▸ **YOUR ASSIGNMENT**: Your answer must be the line holding "2nd Tenor: Aiden Bishop" followed by every later line through the end of the entries, exactly as written.
*** Opening DATASET CONTENT ***
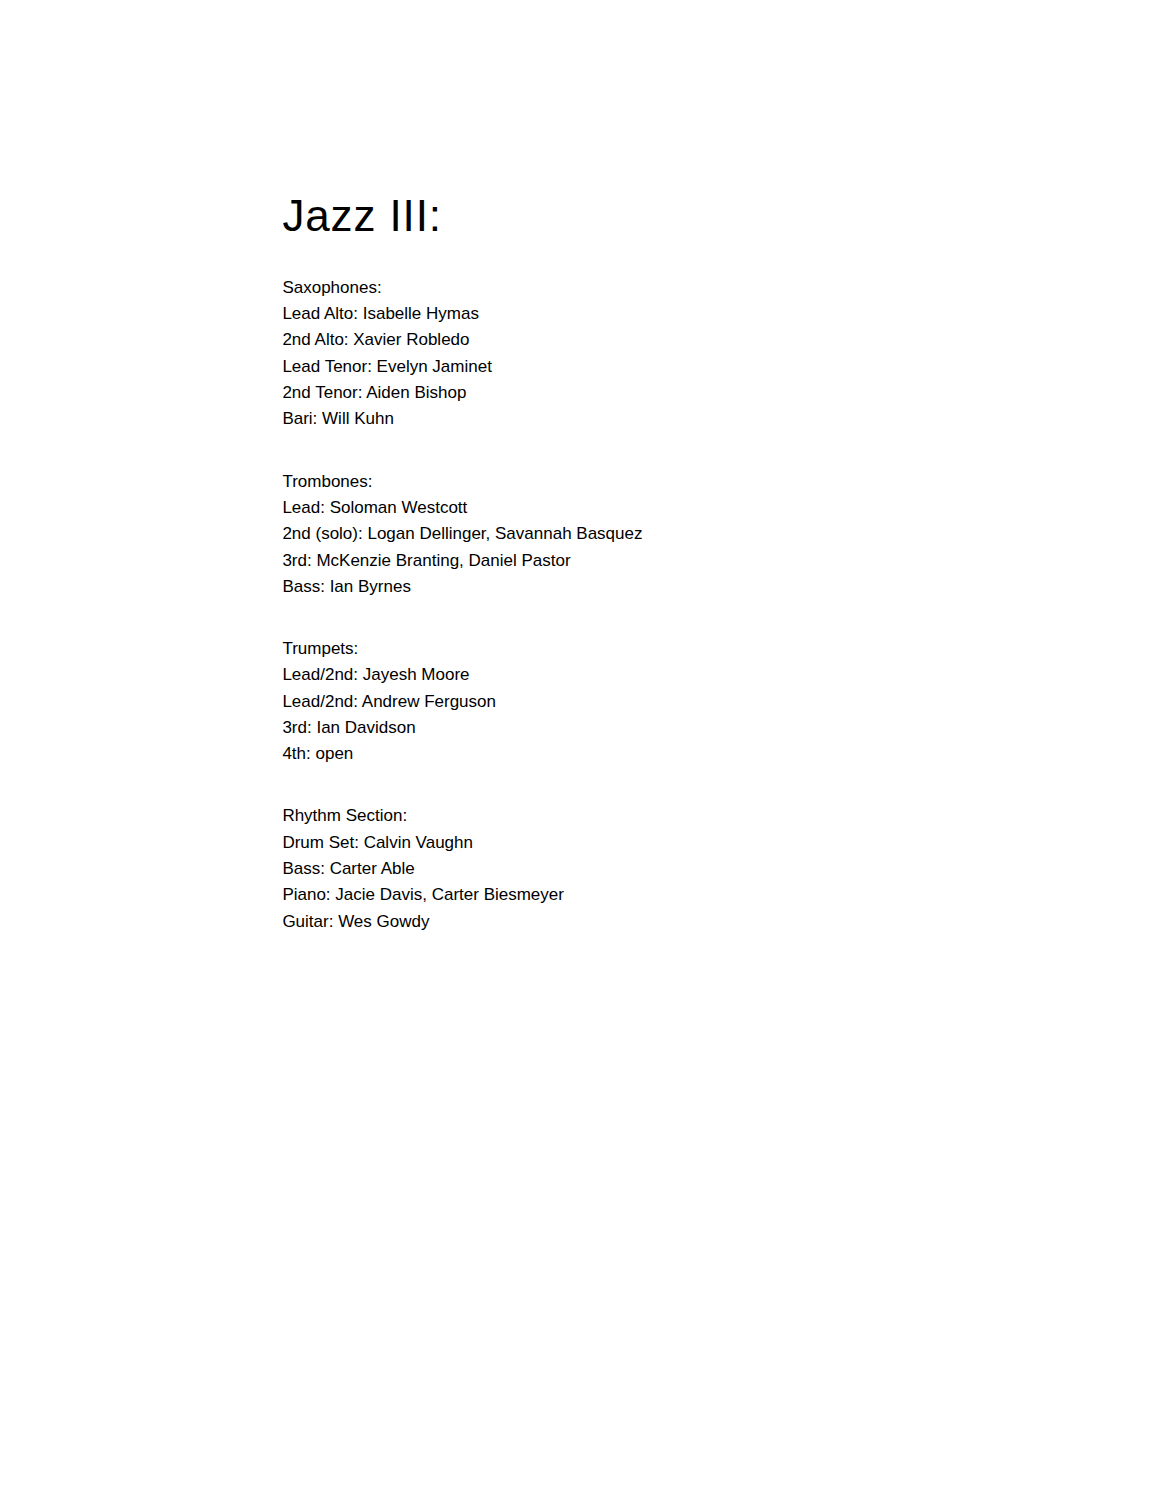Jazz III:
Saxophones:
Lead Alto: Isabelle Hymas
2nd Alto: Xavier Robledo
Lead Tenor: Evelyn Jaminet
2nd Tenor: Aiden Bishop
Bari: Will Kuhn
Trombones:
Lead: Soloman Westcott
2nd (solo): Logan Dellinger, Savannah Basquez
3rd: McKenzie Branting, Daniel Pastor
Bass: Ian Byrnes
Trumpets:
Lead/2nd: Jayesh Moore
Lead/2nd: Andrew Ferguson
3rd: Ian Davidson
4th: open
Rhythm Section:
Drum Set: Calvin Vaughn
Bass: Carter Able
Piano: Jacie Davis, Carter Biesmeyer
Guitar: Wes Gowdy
*** Closing DATASET CONTENT ***
▸ **WRITTEN ANSWER**:
2nd Tenor: Aiden Bishop
Bari: Will Kuhn
Trombones:
Lead: Soloman Westcott
2nd (solo): Logan Dellinger, Savannah Basquez
3rd: McKenzie Branting, Daniel Pastor
Bass: Ian Byrnes
Trumpets:
Lead/2nd: Jayesh Moore
Lead/2nd: Andrew Ferguson
3rd: Ian Davidson
4th: open
Rhythm Section:
Drum Set: Calvin Vaughn
Bass: Carter Able
Piano: Jacie Davis, Carter Biesmeyer
Guitar: Wes Gowdy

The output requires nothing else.